====== EXTRACTED MATERIAL
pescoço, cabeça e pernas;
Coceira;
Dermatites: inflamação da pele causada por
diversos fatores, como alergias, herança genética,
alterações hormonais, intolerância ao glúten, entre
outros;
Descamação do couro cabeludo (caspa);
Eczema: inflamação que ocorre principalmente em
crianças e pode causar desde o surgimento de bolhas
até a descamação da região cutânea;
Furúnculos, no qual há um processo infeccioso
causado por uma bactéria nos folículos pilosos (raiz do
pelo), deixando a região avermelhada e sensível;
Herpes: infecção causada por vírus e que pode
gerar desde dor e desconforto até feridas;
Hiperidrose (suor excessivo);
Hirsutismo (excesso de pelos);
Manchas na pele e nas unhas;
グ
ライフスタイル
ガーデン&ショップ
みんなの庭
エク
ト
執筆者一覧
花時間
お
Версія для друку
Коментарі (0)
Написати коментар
============
====== EXTRACTED MATERIAL
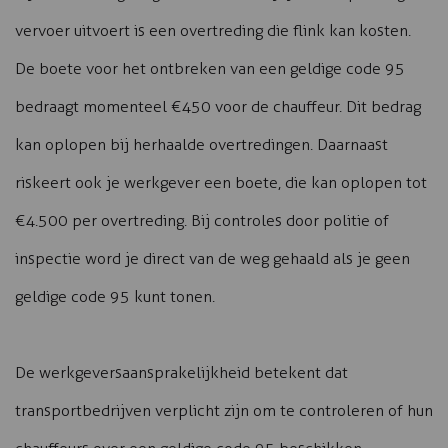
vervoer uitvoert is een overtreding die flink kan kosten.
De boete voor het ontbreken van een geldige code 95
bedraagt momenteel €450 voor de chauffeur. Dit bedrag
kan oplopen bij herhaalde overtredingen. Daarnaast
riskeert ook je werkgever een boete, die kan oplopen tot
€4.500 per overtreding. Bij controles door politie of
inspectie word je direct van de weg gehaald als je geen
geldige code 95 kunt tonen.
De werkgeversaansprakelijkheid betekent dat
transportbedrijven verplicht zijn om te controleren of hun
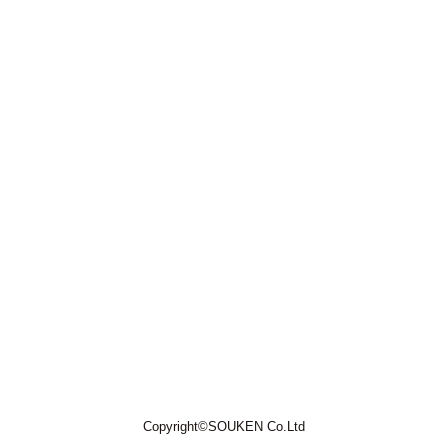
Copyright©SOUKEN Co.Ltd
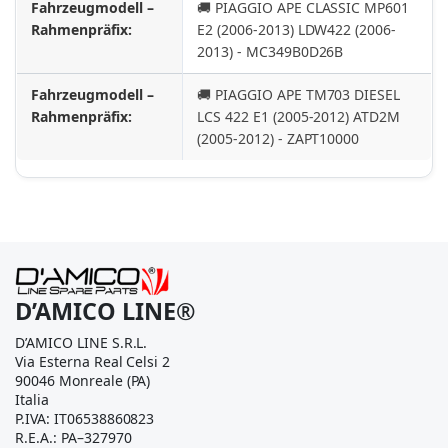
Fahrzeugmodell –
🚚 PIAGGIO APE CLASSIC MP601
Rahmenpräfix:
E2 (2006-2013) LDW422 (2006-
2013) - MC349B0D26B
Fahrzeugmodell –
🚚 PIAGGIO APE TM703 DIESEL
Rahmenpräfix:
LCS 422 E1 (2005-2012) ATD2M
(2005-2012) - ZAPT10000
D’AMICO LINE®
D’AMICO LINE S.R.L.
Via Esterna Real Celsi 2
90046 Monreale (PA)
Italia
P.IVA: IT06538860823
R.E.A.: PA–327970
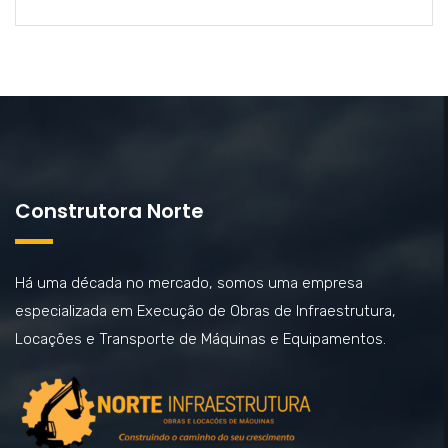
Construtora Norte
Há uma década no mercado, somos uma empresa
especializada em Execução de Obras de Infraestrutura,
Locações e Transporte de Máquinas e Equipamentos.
============
- TASK DIRECTIONS: Using the records above, copy word for word the line with "especializada em Execução", the line with "Locações e Transporte", and every line between them.

- TASK SOLUTION:
especializada em Execução de Obras de Infraestrutura,
Locações e Transporte de Máquinas e Equipamentos.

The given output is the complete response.